When I was young and naive (about 20 years or so ago), I was responsible for leading up part of a development team who worked on a XML database product that ran on the early web and which could serve up XML content or HTML pages in response to requests. One of the people on our staff had a masters (in mathematics or computer science, I cannot recall which), and was also working on his doctorate in the same.
Every Monday I would get a report about the product performance he wrote, and the changes in performance between this week and the last. It was filled with estimates on the number N of requests needed of each type to verify performance improvements, and mathematics behind it, and then the design of the performance tests ... experiments he called them. And they were carried out with that kind of experimental accuracy you'd expect from a scientist. The results, the relative improvements (or dis-improvements), error bars, and the expected P values and all the rest the rest were in the summary report, about 10 pages, every week for weeks in a row, on my desk, Monday morning from the past week's performance run.

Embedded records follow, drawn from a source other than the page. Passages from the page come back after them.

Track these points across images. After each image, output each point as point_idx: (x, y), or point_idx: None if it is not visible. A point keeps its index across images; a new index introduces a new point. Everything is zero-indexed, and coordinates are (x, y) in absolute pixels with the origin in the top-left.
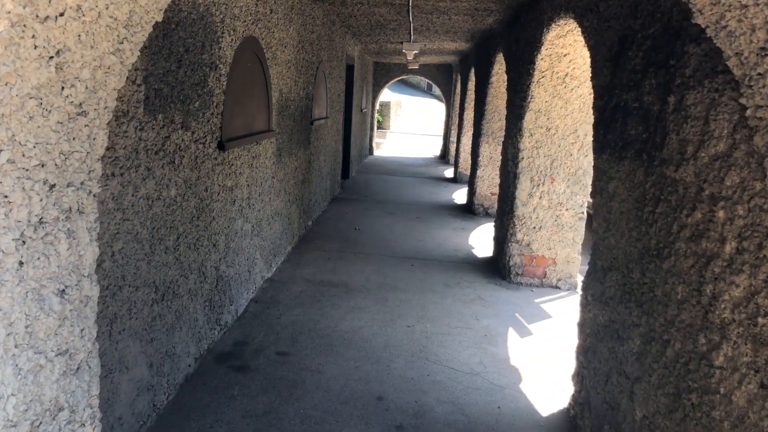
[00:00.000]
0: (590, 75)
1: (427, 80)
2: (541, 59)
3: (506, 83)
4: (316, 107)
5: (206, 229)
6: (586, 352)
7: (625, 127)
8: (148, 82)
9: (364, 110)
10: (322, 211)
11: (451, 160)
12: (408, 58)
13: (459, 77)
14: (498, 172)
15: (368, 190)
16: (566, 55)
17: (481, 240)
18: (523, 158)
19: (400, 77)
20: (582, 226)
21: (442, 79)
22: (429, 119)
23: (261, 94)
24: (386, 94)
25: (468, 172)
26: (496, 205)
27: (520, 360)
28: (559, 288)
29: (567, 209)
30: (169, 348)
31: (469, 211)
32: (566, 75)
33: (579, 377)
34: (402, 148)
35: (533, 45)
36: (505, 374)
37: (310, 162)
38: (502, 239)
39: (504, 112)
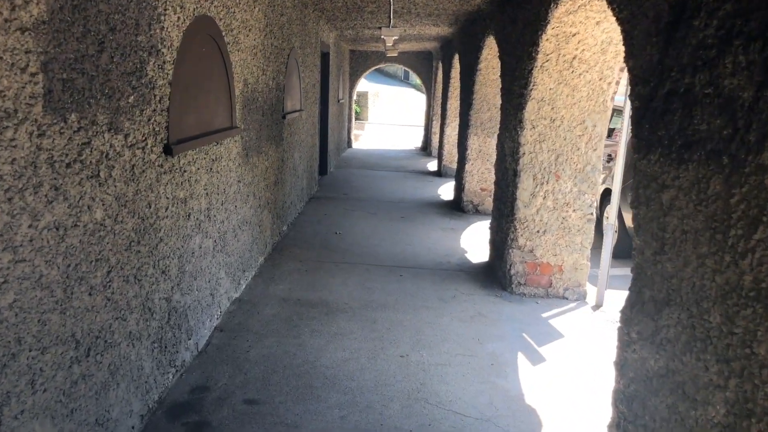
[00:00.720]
0: (624, 56)
1: (404, 69)
2: (546, 40)
3: (500, 69)
4: (288, 99)
5: (151, 255)
6: (629, 402)
7: (688, 121)
8: (50, 70)
9: (341, 101)
10: (299, 213)
11: (434, 152)
12: (387, 44)
13: (440, 65)
14: (488, 166)
15: (348, 187)
16: (575, 34)
17: (474, 242)
18: (524, 153)
19: (378, 66)
20: (591, 228)
21: (422, 68)
22: (407, 109)
23: (221, 85)
24: (363, 84)
25: (453, 165)
26: (486, 202)
27: (537, 398)
28: (567, 298)
29: (574, 210)
30: (101, 414)
31: (458, 208)
32: (574, 58)
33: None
34: (382, 140)
35: (536, 24)
36: (522, 419)
37: (284, 160)
38: (500, 244)
39: (494, 101)
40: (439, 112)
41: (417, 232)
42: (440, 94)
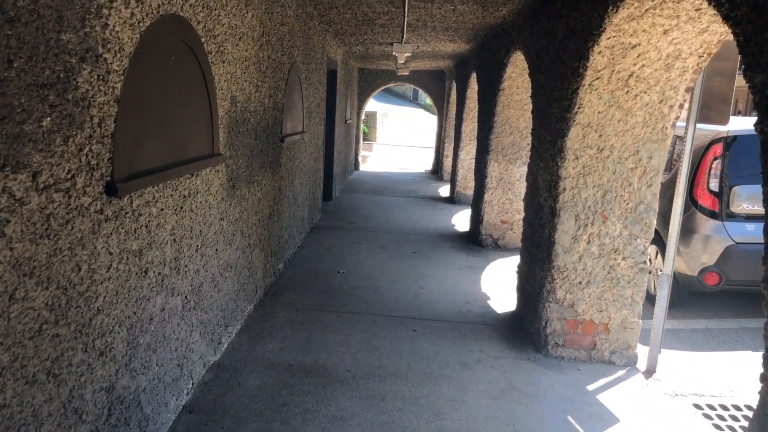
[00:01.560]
0: (744, 71)
1: (413, 88)
2: (599, 53)
3: (531, 89)
4: (288, 120)
5: (80, 335)
6: None
7: None
8: None
9: (348, 121)
10: (298, 247)
11: (446, 176)
12: (398, 62)
13: (454, 85)
14: (510, 196)
15: (354, 215)
16: (635, 46)
17: (497, 284)
18: (565, 189)
19: (388, 85)
20: (644, 280)
21: (434, 88)
22: (417, 130)
23: (198, 103)
24: (372, 104)
25: (467, 192)
26: (507, 236)
27: None
28: (614, 363)
29: (624, 258)
30: None
31: (475, 242)
32: (630, 75)
33: None
34: (390, 162)
35: (585, 34)
36: None
37: (281, 189)
38: (532, 294)
39: (517, 124)
40: (452, 134)
41: (431, 272)
42: (453, 116)
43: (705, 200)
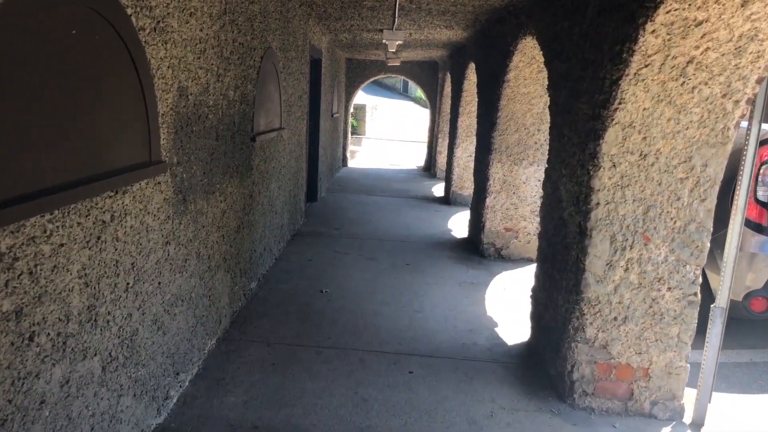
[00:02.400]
0: None
1: (403, 80)
2: (652, 32)
3: (548, 80)
4: (261, 115)
5: None
6: None
7: None
8: None
9: (335, 115)
10: (276, 259)
11: (439, 173)
12: (389, 50)
13: (448, 76)
14: (514, 201)
15: (341, 219)
16: (701, 23)
17: (504, 305)
18: (598, 203)
19: (378, 76)
20: (693, 316)
21: (426, 79)
22: (407, 123)
23: (126, 95)
24: (360, 96)
25: (464, 192)
26: (511, 245)
27: None
28: (655, 416)
29: (670, 288)
30: None
31: (476, 251)
32: (690, 62)
33: None
34: (380, 158)
35: (634, 8)
36: None
37: (253, 196)
38: (555, 330)
39: (522, 120)
40: (446, 129)
41: (428, 290)
42: (447, 110)
43: (751, 212)
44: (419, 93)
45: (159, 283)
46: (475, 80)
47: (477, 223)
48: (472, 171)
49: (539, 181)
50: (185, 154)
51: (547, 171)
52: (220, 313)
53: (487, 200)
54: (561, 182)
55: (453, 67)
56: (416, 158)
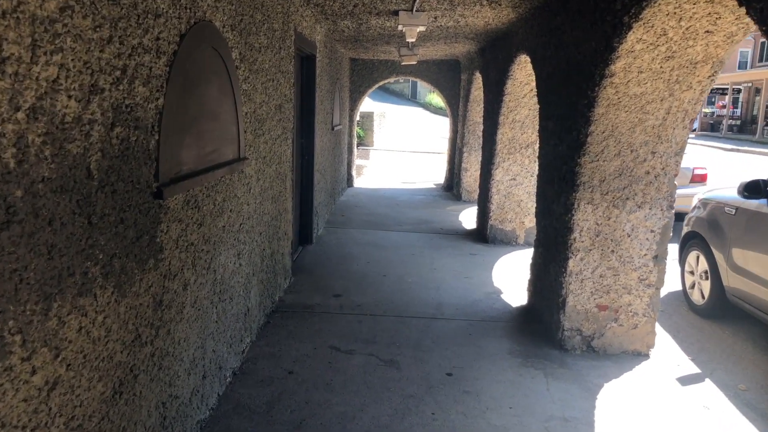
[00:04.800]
0: None
1: (412, 85)
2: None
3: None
4: (185, 144)
5: None
6: None
7: None
8: None
9: (337, 128)
10: (231, 380)
11: (465, 194)
12: (407, 40)
13: (477, 77)
14: (614, 263)
15: (343, 275)
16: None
17: None
18: None
19: (389, 79)
20: None
21: (446, 82)
22: (418, 132)
23: None
24: (366, 103)
25: (505, 227)
26: (607, 332)
27: None
28: None
29: None
30: None
31: (550, 339)
32: None
33: None
34: (391, 174)
35: None
36: None
37: (162, 301)
38: None
39: (630, 138)
40: (472, 141)
41: None
42: (475, 118)
43: None
44: (430, 98)
45: None
46: (525, 80)
47: (550, 294)
48: (515, 200)
49: (651, 232)
50: None
51: None
52: None
53: (569, 263)
54: None
55: (487, 65)
56: (432, 173)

He set my expectations for performance testing in a way that would leave me almost forever disappointed for the rest of my career. I was spoiled rotten for months and never knew it. I miss him, and I wonder where he went. He was only with us for a short period of time, I think on an internship. If I was team captain, he was my Scotty, not just an engineer, but a true scientist.
That company was my introduction to standards development (in W3C), and gracefully self-disrupted at the outset of the .com bust in 2001, which led me to my career in healthcare, and eventually Health IT standards.